*** Opening Data supplied ***
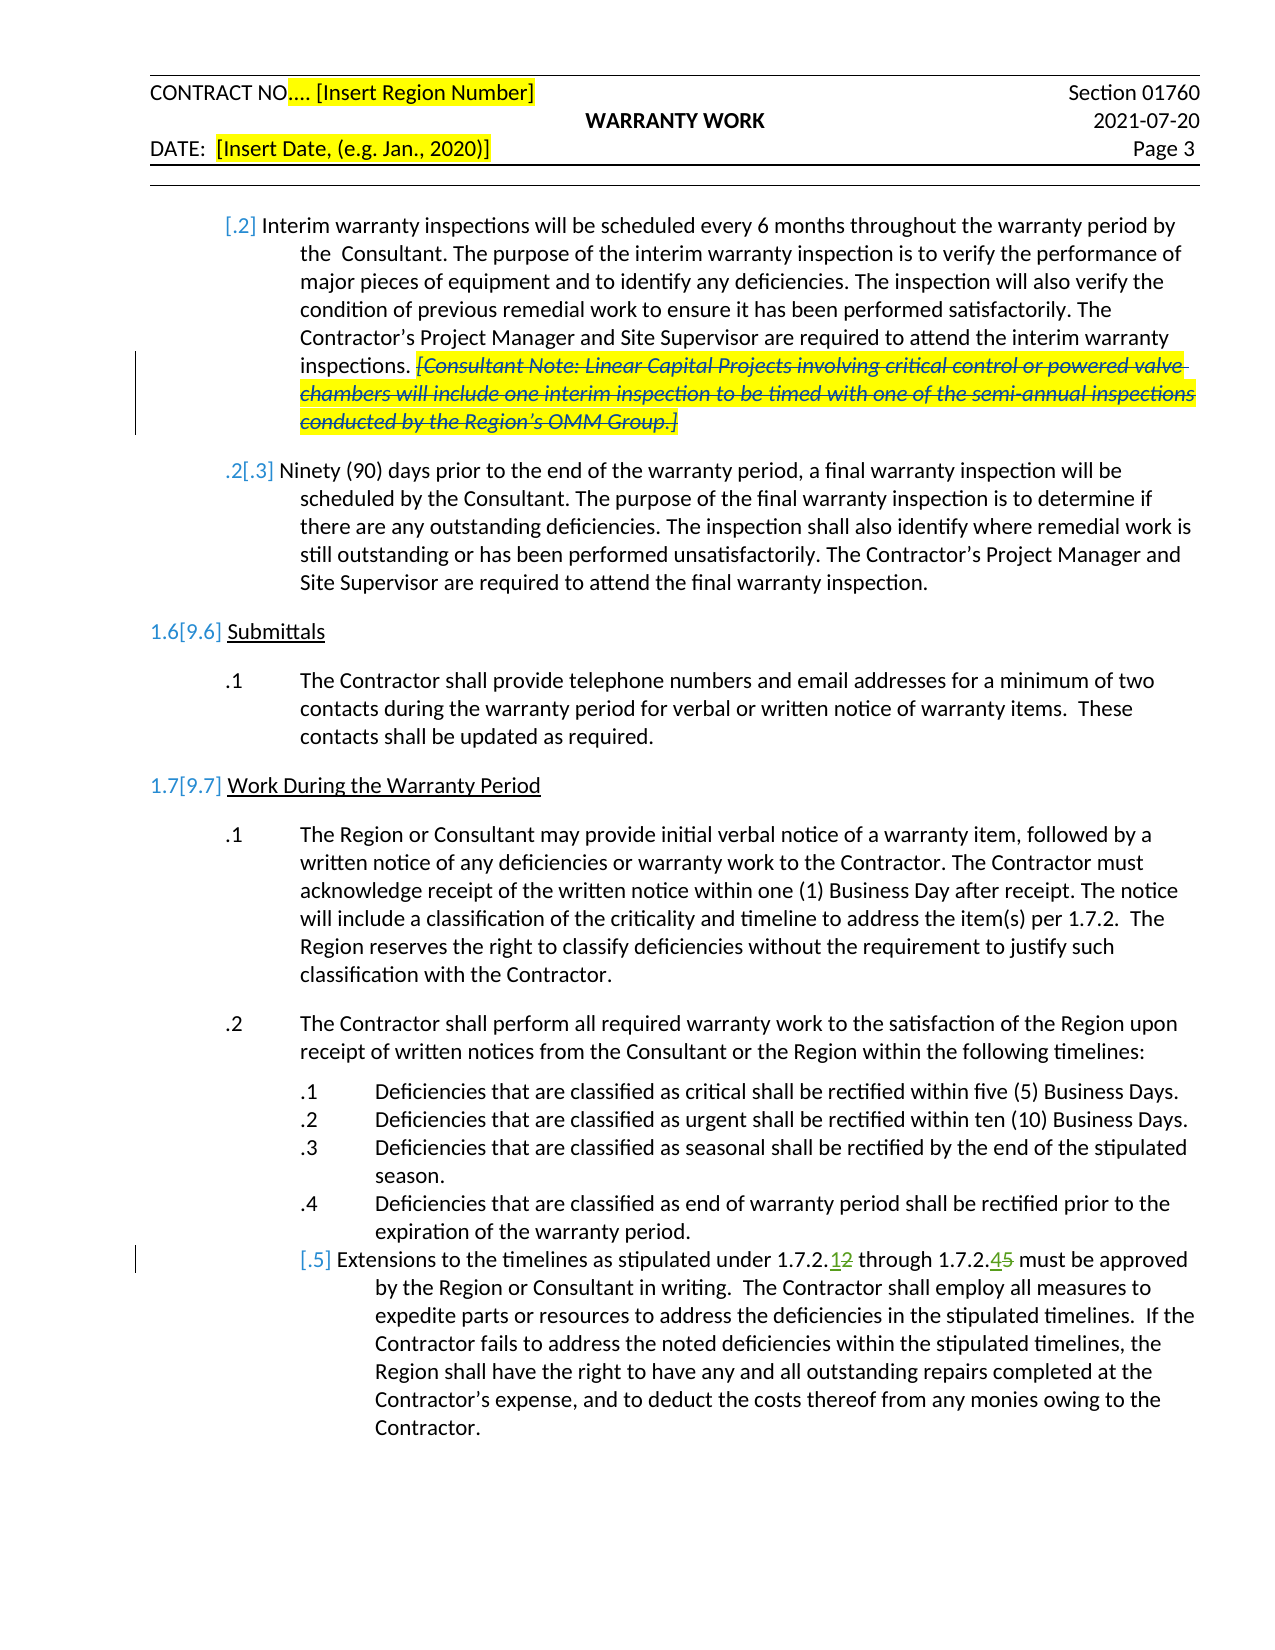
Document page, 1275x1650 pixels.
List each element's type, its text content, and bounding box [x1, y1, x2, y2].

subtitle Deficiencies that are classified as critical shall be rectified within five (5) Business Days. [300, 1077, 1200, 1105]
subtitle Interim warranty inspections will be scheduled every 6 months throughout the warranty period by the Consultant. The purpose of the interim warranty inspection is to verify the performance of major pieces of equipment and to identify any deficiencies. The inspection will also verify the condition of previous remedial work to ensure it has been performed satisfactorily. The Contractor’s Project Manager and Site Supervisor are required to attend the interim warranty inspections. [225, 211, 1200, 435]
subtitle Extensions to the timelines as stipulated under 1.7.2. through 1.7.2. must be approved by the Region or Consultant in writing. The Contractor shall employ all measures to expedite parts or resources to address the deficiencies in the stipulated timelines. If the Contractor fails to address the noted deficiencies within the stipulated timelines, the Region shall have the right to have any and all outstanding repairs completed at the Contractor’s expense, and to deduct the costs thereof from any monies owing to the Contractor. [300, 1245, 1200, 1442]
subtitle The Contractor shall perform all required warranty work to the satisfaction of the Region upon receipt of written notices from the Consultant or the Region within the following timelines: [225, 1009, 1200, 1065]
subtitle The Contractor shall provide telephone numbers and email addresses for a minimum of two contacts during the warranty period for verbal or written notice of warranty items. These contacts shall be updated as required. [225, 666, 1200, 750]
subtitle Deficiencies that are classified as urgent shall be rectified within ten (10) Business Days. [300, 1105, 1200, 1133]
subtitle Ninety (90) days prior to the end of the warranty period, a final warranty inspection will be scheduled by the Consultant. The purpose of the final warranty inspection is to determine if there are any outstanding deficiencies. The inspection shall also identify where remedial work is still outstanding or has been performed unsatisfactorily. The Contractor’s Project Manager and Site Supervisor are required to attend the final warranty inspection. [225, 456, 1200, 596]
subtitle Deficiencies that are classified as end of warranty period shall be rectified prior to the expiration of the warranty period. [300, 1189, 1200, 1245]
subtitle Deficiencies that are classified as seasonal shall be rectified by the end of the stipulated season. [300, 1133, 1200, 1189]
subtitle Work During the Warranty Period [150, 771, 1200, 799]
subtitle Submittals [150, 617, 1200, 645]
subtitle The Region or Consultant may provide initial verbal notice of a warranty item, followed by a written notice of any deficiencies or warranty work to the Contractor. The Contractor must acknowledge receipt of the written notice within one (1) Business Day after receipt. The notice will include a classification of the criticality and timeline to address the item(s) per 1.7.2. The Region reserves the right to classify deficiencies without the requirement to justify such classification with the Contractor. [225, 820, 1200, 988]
*** Closing Data supplied ***
*** Opening Data supplied ***
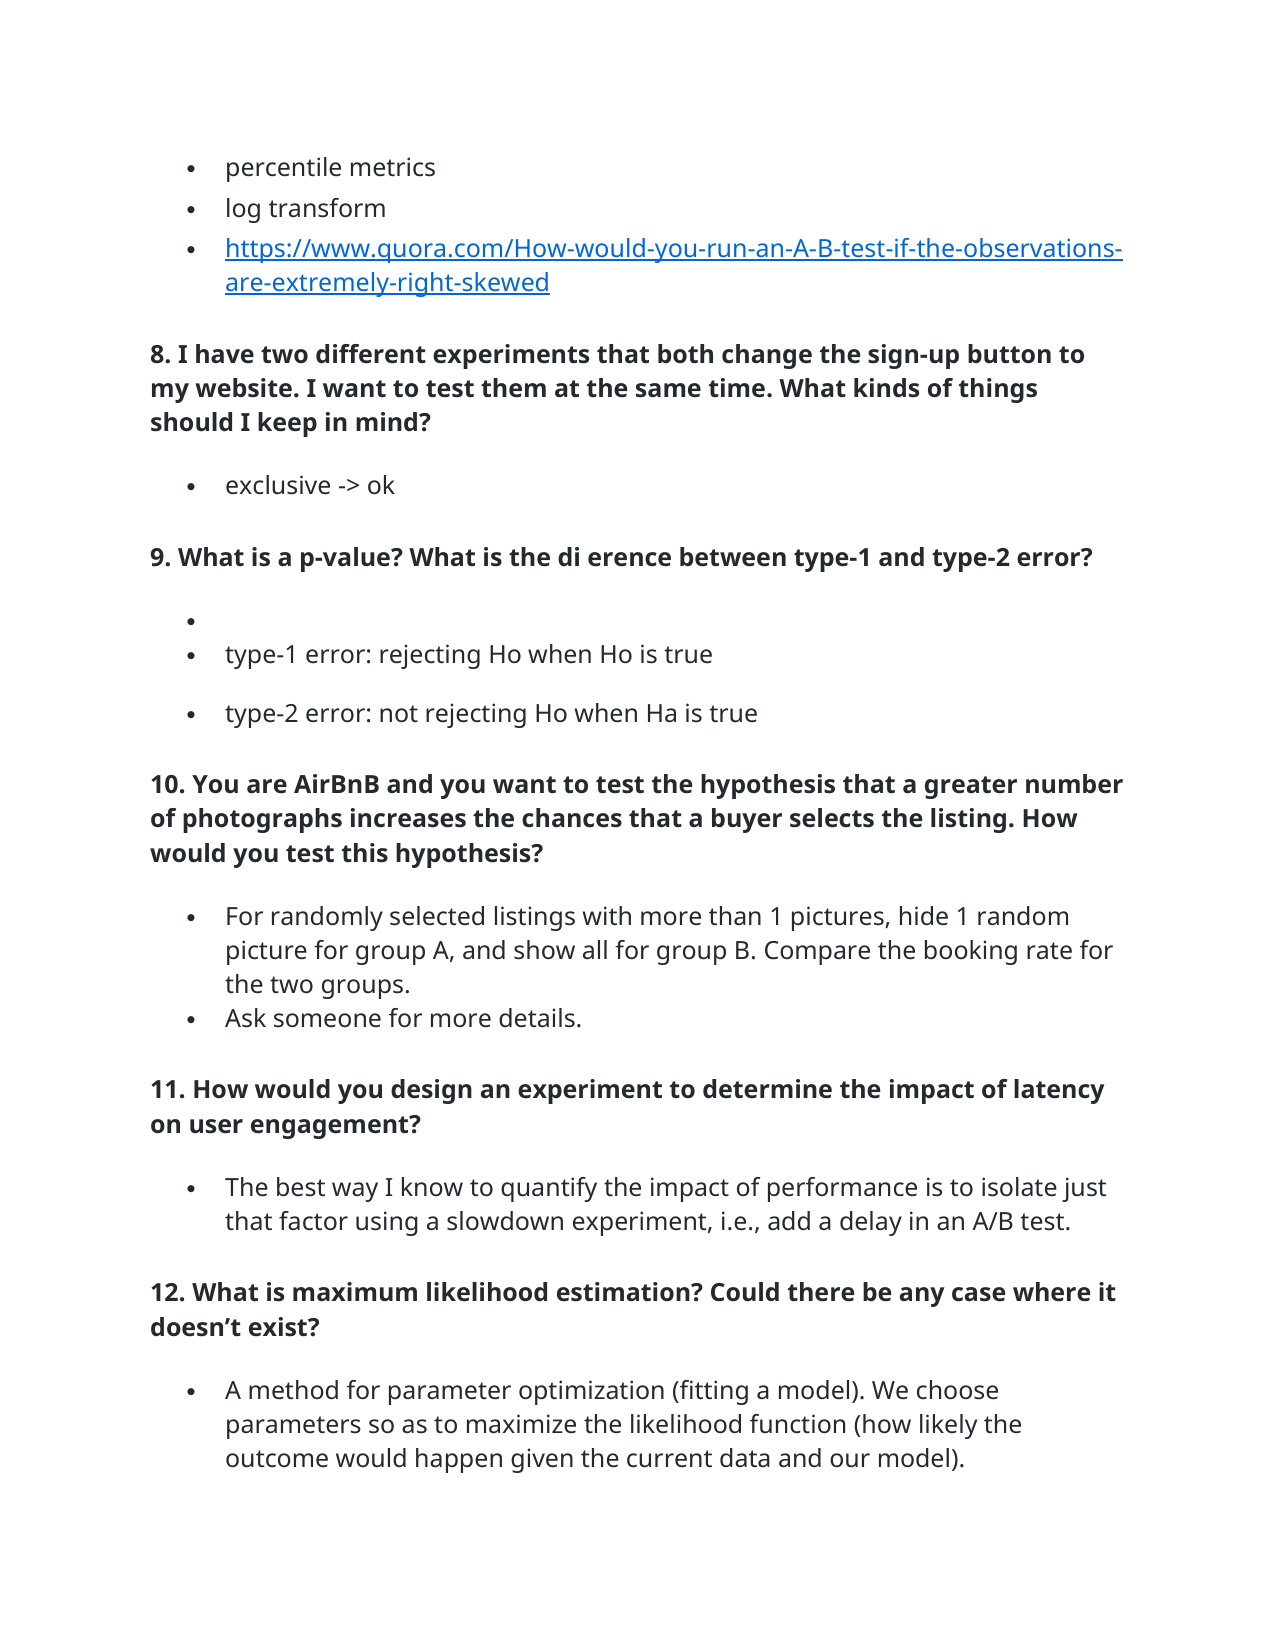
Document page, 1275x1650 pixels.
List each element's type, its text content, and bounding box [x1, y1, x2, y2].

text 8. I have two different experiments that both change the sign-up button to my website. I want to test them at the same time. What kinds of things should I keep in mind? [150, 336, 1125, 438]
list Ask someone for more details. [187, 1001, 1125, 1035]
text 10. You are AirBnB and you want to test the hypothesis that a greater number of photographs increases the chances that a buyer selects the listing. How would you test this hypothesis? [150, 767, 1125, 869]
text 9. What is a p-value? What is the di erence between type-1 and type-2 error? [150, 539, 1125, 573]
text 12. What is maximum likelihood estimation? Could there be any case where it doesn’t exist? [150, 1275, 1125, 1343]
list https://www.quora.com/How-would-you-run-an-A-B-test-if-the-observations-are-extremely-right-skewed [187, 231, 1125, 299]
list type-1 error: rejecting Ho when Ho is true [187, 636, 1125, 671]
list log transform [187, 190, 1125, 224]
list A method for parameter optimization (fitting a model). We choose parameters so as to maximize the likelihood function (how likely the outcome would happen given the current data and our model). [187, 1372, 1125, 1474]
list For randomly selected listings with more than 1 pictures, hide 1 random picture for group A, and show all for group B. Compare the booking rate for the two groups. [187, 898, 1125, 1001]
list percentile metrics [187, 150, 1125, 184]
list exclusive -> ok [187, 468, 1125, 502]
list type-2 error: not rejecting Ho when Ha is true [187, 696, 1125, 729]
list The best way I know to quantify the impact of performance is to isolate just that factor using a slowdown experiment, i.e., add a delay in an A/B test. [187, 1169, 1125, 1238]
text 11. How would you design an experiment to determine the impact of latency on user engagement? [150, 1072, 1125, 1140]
*** Closing Data supplied ***
# What the task requires
Copy each line of the entries that includes the word "true".

# Response for this exercise
list type-1 error: rejecting Ho when Ho is true [187, 636, 1125, 671]
list type-2 error: not rejecting Ho when Ha is true [187, 696, 1125, 729]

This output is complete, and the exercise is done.